Por favor, indique em que ano de casamento o comportamento de João mudou, segundo o texto de leitura abaixo.

* TEXTO DE LEITURA
──────────────────────────────

Eles tiveram um filho logo no começo do relacionamento, que hoje está entrando na fase pré-adolescente. No sexto ano de casamento, o comportamento de João mudou. “Ficou violento, fazia ameaças, delirava falando que tinha me visto em vários lugares. Passou a sentir mais ciúme, pegava a faca. Fiquei com medo dele”, contou Maria.

A situação foi de mal a pior e, além do medo, teve que dar um jeito para não faltar comida dentro de casa. João, cada dia que passava perdia mais a razão e se afundava nas drogas. "Ele trabalhava como mecânico, mas vendeu tudo de dentro de casa para se drogar. Quando fazia serviços, gastava todo o dinheiro fumando. Não passamos fome porque alguns parentes ajudavam e eu recebia benefício, porém vivia apertada“, lembrou.

──────────────────────────────

* DADOS FORNECIDOS
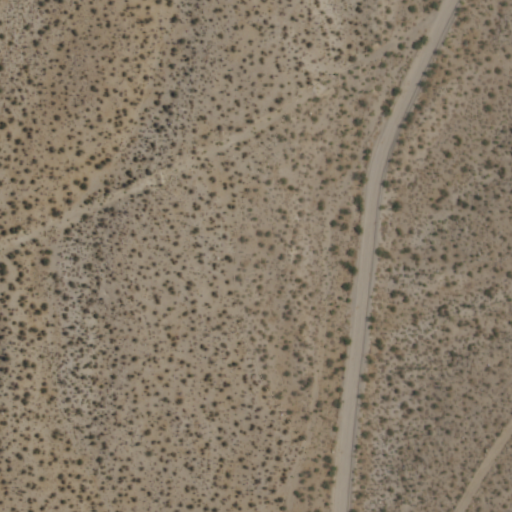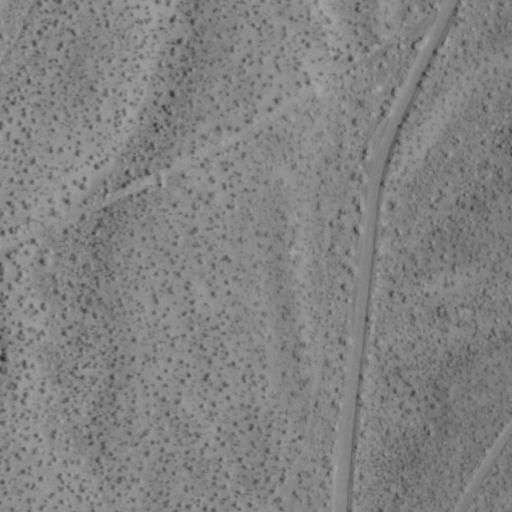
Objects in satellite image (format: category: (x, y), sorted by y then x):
road: (481, 464)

──────────────────────────────

* RESPOSTA ABAIXO
No sexto ano de casamento.